Oftentimes, the crucial piece of evidence in lawsuits lies in the way a document or information is electronically stored, or altered by force.

Such evidence can help the US courts identify whether a certain party was found to have misappropriated trade secrets before the trial begins. The electronic evidence can also tell whether multiple parties had colluded with each other to violate competition laws, or whether a party had deliberately withheld information to make misleading disclosures to a cross-border investor.

This raises a need for law firms to detect digitized evidence or track any attempt to destroy it using tools and manpower to handle legal affairs, which is becoming more intricate and sophisticated, Yoon said.

“We are seeing more e-discovery demand coming,” he said. “Korean law firms must understand international legal proceedings, especially e-discovery, to address clients.”

Yulchon, the fourth-largest full-service law firm in Korea by revenue in 2020, had hired foreign attorneys with experience handling e-discovery matters in US law firms such as Haynes and Boone, Dergosits & Noah and O’Melveny & Myers.

The key to action is how to organize the attorneys with hands-on experience and understanding in diverse fields, such as international arbitration and intellectual property, among others.

Yoon stressed that only a well-organized team can define the scope of the documents to analyze and review, cull documents under certain criteria for e-discovery procedures and have the right task assigned to the right case manager in charge.

This will optimize the e-discovery performance of all parties concerned -- attorneys, non-lawyer experts and vendors such as Fronteo Korea and Intellectual Data.

“Veteran attorneys will play a crucial role in identifying the right scope of data to collect, and in accommodating the collected data for the e-discovery process,” Yoon said.

“It is important to organize attorneys, non-lawyer experts, vendors and technicians and direct their activities to streamline the work process.”

The team is now led by Yulchon partner Baek Yun-jae, who also serves as an arbitrator for institutions such as the Korean Commercial Arbitration Board, the Asian International Arbitration Center and the International Chamber of Commerce.

The launch of an e-discovery team shows how the full-service law firm founded in 1997 is scaling its legal service with a touch of technology.
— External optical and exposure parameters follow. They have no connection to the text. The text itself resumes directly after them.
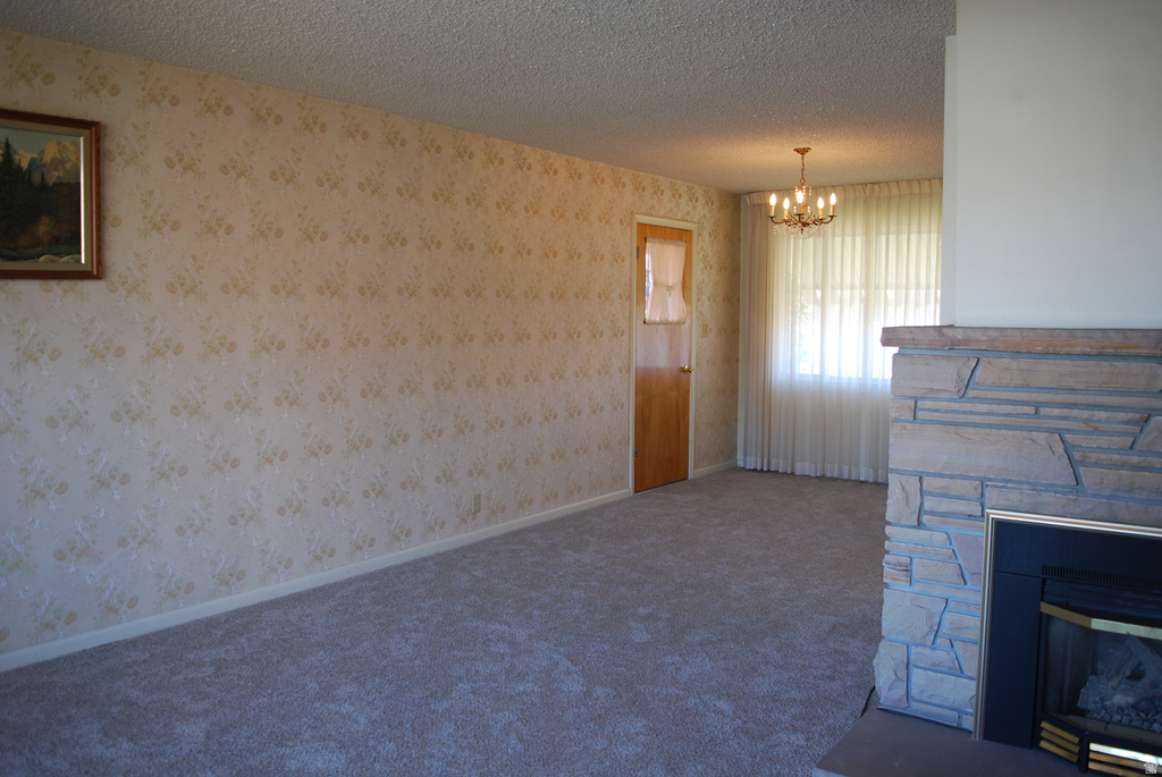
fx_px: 872
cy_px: 388
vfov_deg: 48.0
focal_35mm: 27
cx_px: 581
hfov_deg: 67.3
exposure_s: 1/30
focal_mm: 18
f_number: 3.5
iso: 200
Yulchon has sought to add a tinge of technology to its legal practices with an artificial intelligence software development team called eYulchon. The team, advised by former investment banker Carl Im, has showcased automation apps to allow clients to detect noncompliance in advance, such as a failure to register in a timely manner.

Other AI-powered solutions can streamline attorneys’ manual tasks in transfer pricing, building information modeling and declaring the purchase of foreign currency, according to Yoon.

Yulchon also operates a team of over 10 professionals to help corporate clients at home and abroad deal with Korea’s financial technology rules.

Led by Yulchon partner Lee Jun-hee, the former vice president and deputy general counsel of Coupang, Yulchon‘s fintech team is tasked with addressing compliance issues for companies engaged with businesses ranging across payments, money transfers and peer-to-peer financing. The team is also keen on a building regulation to require foreign financial technology firms to register in Korea to run a business, as described in a pending bill for the revision of the Electronic Financial Transactions Act.

Later in July, Yulchon also launched a team to explore legal uncertainties surrounding digital assets and blockchain technology.

A team effort by professionals of different expertise is a prerequisite to the practice of law in the contemporary days.

“Most of the demand for legal services surrounding financial technology are associated with technology issues,” he said.

“Banking and financial services lawyers must collaborate with attorneys with expertise in the field of technology or intellectual property.”

Yoon has been serving as one of three managing partners of Yulchon since 2019. Prior to his leadership role, Yoon focused on his practice in the field of mergers, acquisitions and corporate finance.